Although national and international resources allocated to developing, adapting and disseminating renewable energy technologies during the 1970s and 1980s have been substantial, the total amount is still insignificant when compared to resources spent on fossil fuels or nuclear power. Up to now, research and development activity has been substantially skewed towards nuclear power. The member countries of the International Energy Agency (IEA) allocate only 6% to renewables.
This strategy features in the framework of Agenda 21 as formulated at UNCED (Rio de Janeiro, 1992), now coordinated by the United Nations Commission on Sustainable Development and implemented through national and local authorities.
Opened in 1984, a privately owned Danish renewable energy centre is developing wind, solar and biomass energy along with integrated systems to supply local power and heating. The Centre also gives advice to producers and users about building and operating the systems, and provides information concerning the possibilities of using renewable energy. Many cooperative arrangements have been made with countries in Europe and the developing world. In 1988, the centre hosted the First International Conference on Renewable Energy and Local Production. There is also a centre in Wales that concerns itself with promoting renewable energy.
The Renewable Energy Technologies (RETs) Research for Dissemination and Implementation project, starting in January 1994, is an initiative of the Stockholm Environment Institute, African Energy Policy Research Network, and the Foundation of Woodstove Dissemination. Through the examination of non-technological barriers, the project aims at gaining a better understanding of factors determining the success or failure of RETs dissemination projects. Case studies will be made of successful dissemination recorded in some eastern and southern African countries, for instance dissemination of the Kenyan ceramic jiko (an improved charcoal stove), solar water heaters in Botswana, photovoltaics in Kenya, Botswana and Zimbabwe, ethanol in Zimbabwe, and biogas in Burundi.
The Centre for Scientific Research, Auroville is one organized attempt to promote renewable energy processes and appropriate technologies. Begun in 1984, with 21 volunteers from around the world, it has completed projects in solar, wind and biogas energies, including manufacture of ferro-cement biogas digesters and housing elements, smokeless cooking stoves, kiln-fired houses, hand-operated press for making earth blocks, low-tech (wooden) windmills and high-performance multi-blade windmills, and electronic devices for use in photovoltaic systems; and been responsible for the local promotion of solar water heaters, cookers, food dryers, pumps and electrical systems.

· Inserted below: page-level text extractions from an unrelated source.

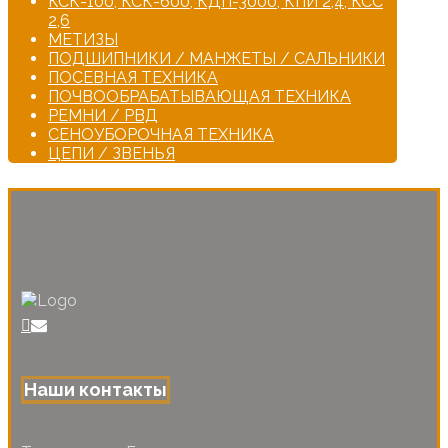
КСК-100, КСК-600, КДП-3000, КПИ 2,4, КСС
2,6
МЕТИЗЫ
ПОДШИПНИКИ / МАНЖЕТЫ / САЛЬНИКИ
ПОСЕВНАЯ ТЕХНИКА
ПОЧВООБРАБАТЫВАЮЩАЯ ТЕХНИКА
РЕМНИ / РВД
СЕНОУБОРОЧНАЯ ТЕХНИКА
ЦЕПИ / ЗВЕНЬЯ
Наши контакты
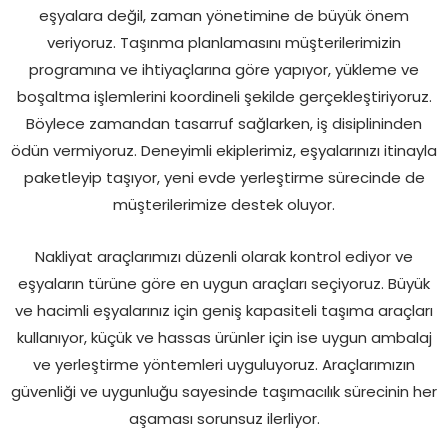
eşyalara değil, zaman yönetimine de büyük önem
veriyoruz. Taşınma planlamasını müşterilerimizin
programına ve ihtiyaçlarına göre yapıyor, yükleme ve
boşaltma işlemlerini koordineli şekilde gerçekleştiriyoruz.
Böylece zamandan tasarruf sağlarken, iş disiplininden
ödün vermiyoruz. Deneyimli ekiplerimiz, eşyalarınızı itinayla
paketleyip taşıyor, yeni evde yerleştirme sürecinde de
müşterilerimize destek oluyor.
Nakliyat araçlarımızı düzenli olarak kontrol ediyor ve
eşyaların türüne göre en uygun araçları seçiyoruz. Büyük
ve hacimli eşyalarınız için geniş kapasiteli taşıma araçları
kullanıyor, küçük ve hassas ürünler için ise uygun ambalaj
ve yerleştirme yöntemleri uyguluyoruz. Araçlarımızın
güvenliği ve uygunluğu sayesinde taşımacılık sürecinin her
aşaması sorunsuz ilerliyor.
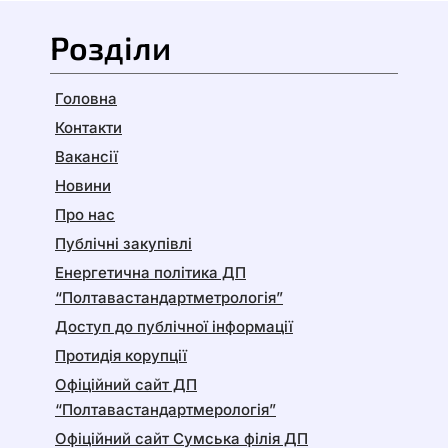
Розділи
Головна
Контакти
Вакансії
Новини
Про нас
Публічні закупівлі
Енергетична політика ДП
“Полтавастандартметрологія”
Доступ до публічної інформації
Протидія корупції
Офіційний сайт ДП
“Полтавастандартмерологія”
Офіційний сайт Сумська філія ДП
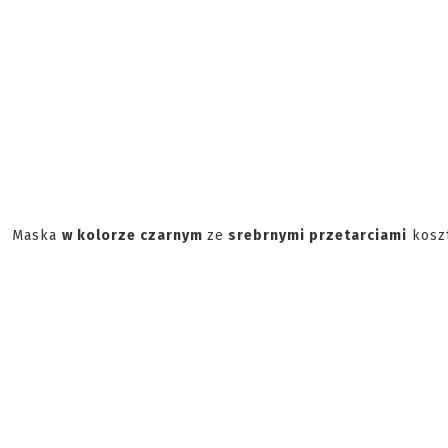
Maska
w kolorze czarnym
ze
srebrnymi przetarciami
koszt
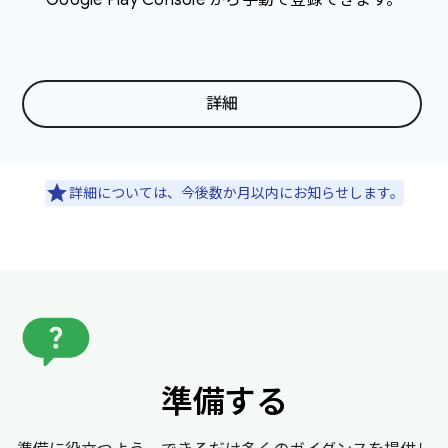
詳細
詳細については、今後数か月以内にお知らせします。
準備する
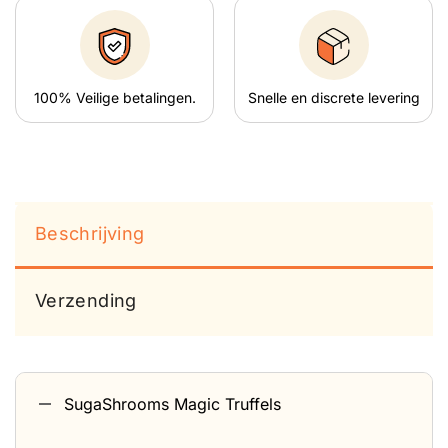
100% Veilige betalingen.
Snelle en discrete levering
Beschrijving
Verzending
SugaShrooms Magic Truffels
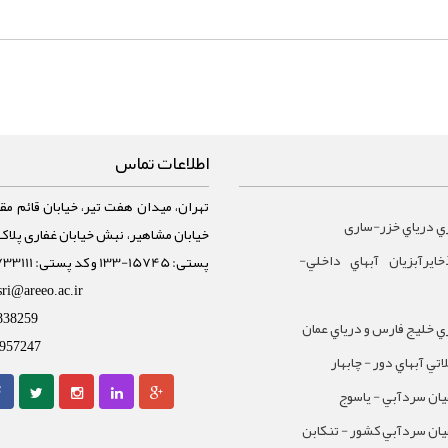
اطلاعات تماس
تهران، میدان هفت تیر، خیابان قائم مقا
ي درياي خزر-ساری
ايرآبزيان آبهاي داخلي-
پستی: 15745-133 و کد پستی: 1588733111
sri@areeo.ac.ir
838259
 خليج فارس و درياي عمان
957247
تي آبهاي دور - چابهار
يان سردآبي - ياسوج
يان سردآبي کشور - تنکابن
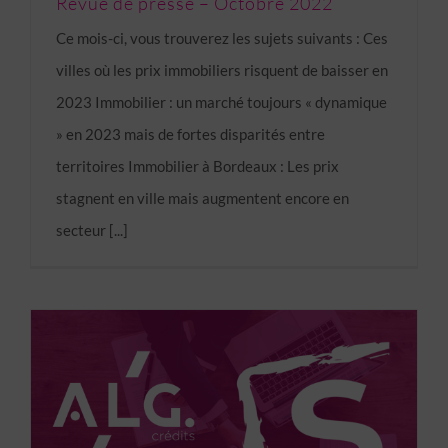
Revue de presse – Octobre 2022
Ce mois-ci, vous trouverez les sujets suivants : Ces
villes où les prix immobiliers risquent de baisser en
2023 Immobilier : un marché toujours « dynamique
» en 2023 mais de fortes disparités entre
territoires Immobilier à Bordeaux : Les prix
stagnent en ville mais augmentent encore en
secteur [...]
ALG Crédits sera présent au Salon du Crédit.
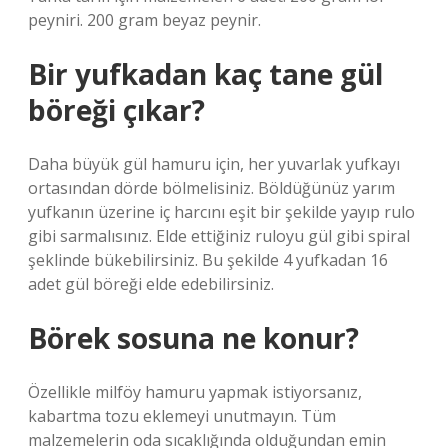
peyniri. 200 gram beyaz peynir.
Bir yufkadan kaç tane gül
böreği çıkar?
Daha büyük gül hamuru için, her yuvarlak yufkayı
ortasından dörde bölmelisiniz. Böldüğünüz yarım
yufkanın üzerine iç harcını eşit bir şekilde yayıp rulo
gibi sarmalısınız. Elde ettiğiniz ruloyu gül gibi spiral
şeklinde bükebilirsiniz. Bu şekilde 4 yufkadan 16
adet gül böreği elde edebilirsiniz.
Börek sosuna ne konur?
Özellikle milföy hamuru yapmak istiyorsanız,
kabartma tozu eklemeyi unutmayın. Tüm
malzemelerin oda sıcaklığında olduğundan emin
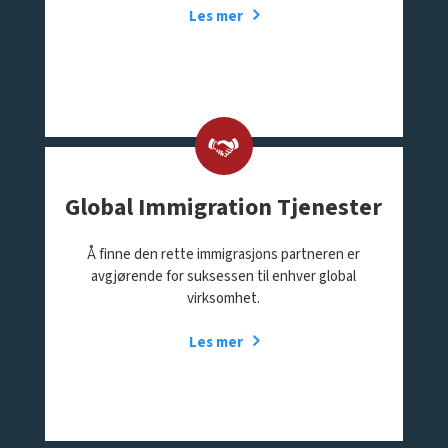
Les mer
Global Immigration Tjenester
Å finne den rette immigrasjons partneren er
avgjørende for suksessen til enhver global
virksomhet.
Les mer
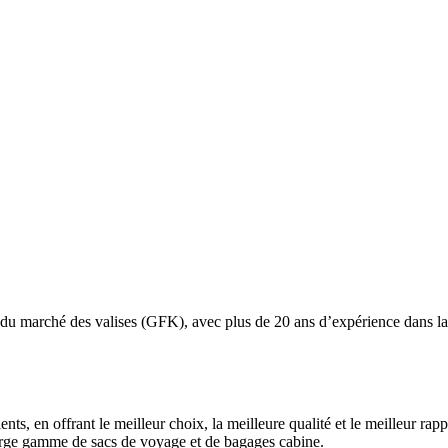
du marché des valises (GFK), avec plus de 20 ans d’expérience dans la
ents, en offrant le meilleur choix, la meilleure qualité et le meilleur ra
large gamme de sacs de voyage et de bagages cabine.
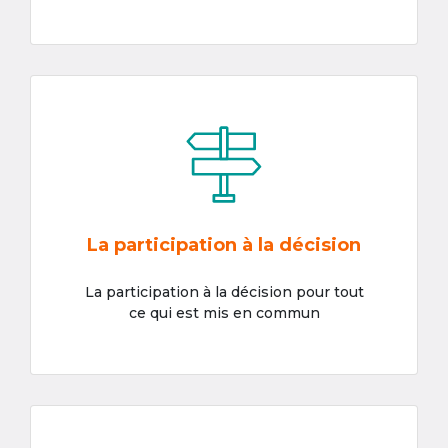
La participation à la décision
La participation à la décision pour tout
ce qui est mis en commun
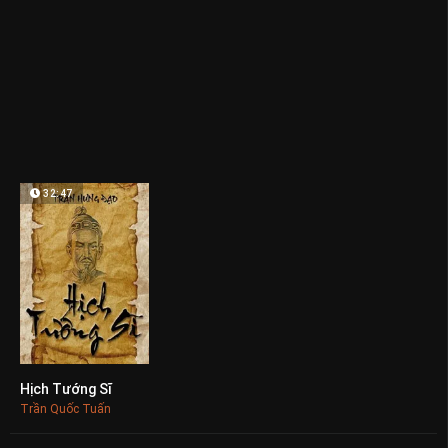
32:47
Hịch Tướng Sĩ
0
Trần Quốc Tuấn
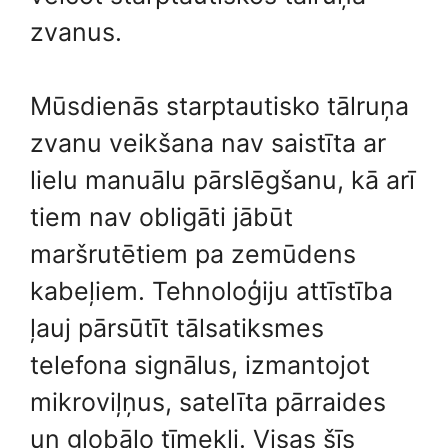
zvanus.
Mūsdienās starptautisko tālruņa
zvanu veikšana nav saistīta ar
lielu manuālu pārslēgšanu, kā arī
tiem nav obligāti jābūt
maršrutētiem pa zemūdens
kabeļiem. Tehnoloģiju attīstība
ļauj pārsūtīt tālsatiksmes
telefona signālus, izmantojot
mikroviļņus, satelīta pārraides
un globālo tīmekli. Visas šīs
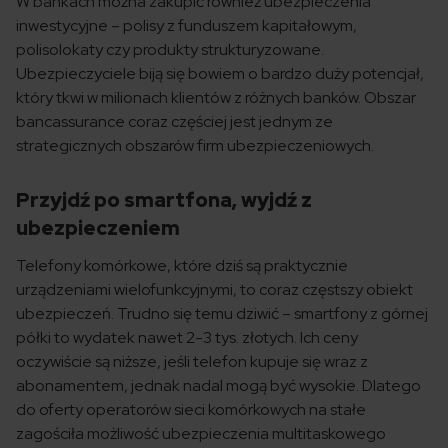
W bankach można zakupić również ubezpieczenia
inwestycyjne – polisy z funduszem kapitałowym,
polisolokaty czy produkty strukturyzowane.
Ubezpieczyciele biją się bowiem o bardzo duży potencjał,
który tkwi w milionach klientów z różnych banków. Obszar
bancassurance coraz częściej jest jednym ze
strategicznych obszarów firm ubezpieczeniowych.
Przyjdź po smartfona, wyjdź z
ubezpieczeniem
Telefony komórkowe, które dziś są praktycznie
urządzeniami wielofunkcyjnymi, to coraz częstszy obiekt
ubezpieczeń. Trudno się temu dziwić – smartfony z górnej
półki to wydatek nawet 2-3 tys. złotych. Ich ceny
oczywiście są niższe, jeśli telefon kupuje się wraz z
abonamentem, jednak nadal mogą być wysokie. Dlatego
do oferty operatorów sieci komórkowych na stałe
zagościła możliwość ubezpieczenia multitaskowego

UNESCO organized the World Solar Summit (September 1996, Harare). The World Solar Programme, launched in 1996, runs until 2005 with the aim of promoting research, education, public awareness, marketing and job creation in all fields of renewable energy. The programme calls for a global information and communication network to support appropriate training and research.
At the Johannesburg Earth Summit in 2002, the EU set its internal target of 22% renewable energy for the generation of electricity and 12% of all energy coming from renewable sources by 2010.
The largest European-based energy companies, British Petroleum and Royal Dutch Shell, have made a long-term commitment to making the transition out of fossil fuels and are spending large amounts of money on renewable technologies and hydrogen research and development. By contrast, the American energy company, Exxon Mobil, has remained steadfast in its long-term commitment to fossil fuels with little effort being expended on renewables and the exploration of hydrogen-based research development.
Excess production capacity has recently led to low oil prices while new insights into economically-recoverable fossil fuel reserves suggest lower energy prices for at least the next few decades, particularly for oil and natural gas. These low fossil fuel prices make it unlikely that the market share of renewable energy sources will grow significantly in the next few decades without major policy interventions favouring non-fossil energy resources combined with taxes on fossil fuel use to reduce urban air pollution, acidification and climate change.
The use of clean fuels – natural gas and nuclear energy – should be actively encouraged.
The EU is now in a unique position to lay claim to the future by becoming the first superpower to make the long-term shift out of carbon-based fuels and into a hydrogen era. A change in energy regimes of this magnitude over the course of the next half century is likely to have as profound an impact on human society as the harnessing of coal and steam power more than three centuries ago. The fossil-fuel era forever changed our living patterns, our notion of commerce and governance, and the values we live by. So too will the coming hydrogen economy.
Although solar power (including wind power and other renewables) has an important growing niche, the possibilities for their widespread use should be viewed with caution. The development and market penetration process for renewables will in all likelihood be so long that it would be questionable for a country to plan for renewables as its principal source of energy for any time in the near future. Natural gas has considerable environmental advantages over oil and coal. Nuclear power is the fastest growing energy source worldwide despite the fact that it is seldom mentioned as a promising alternative, notably because of potential public reaction to any further nuclear accidents. Nevertheless, continuing assessment of the nuclear alternative should be maintained. It cannot be written off at the present stage of world development.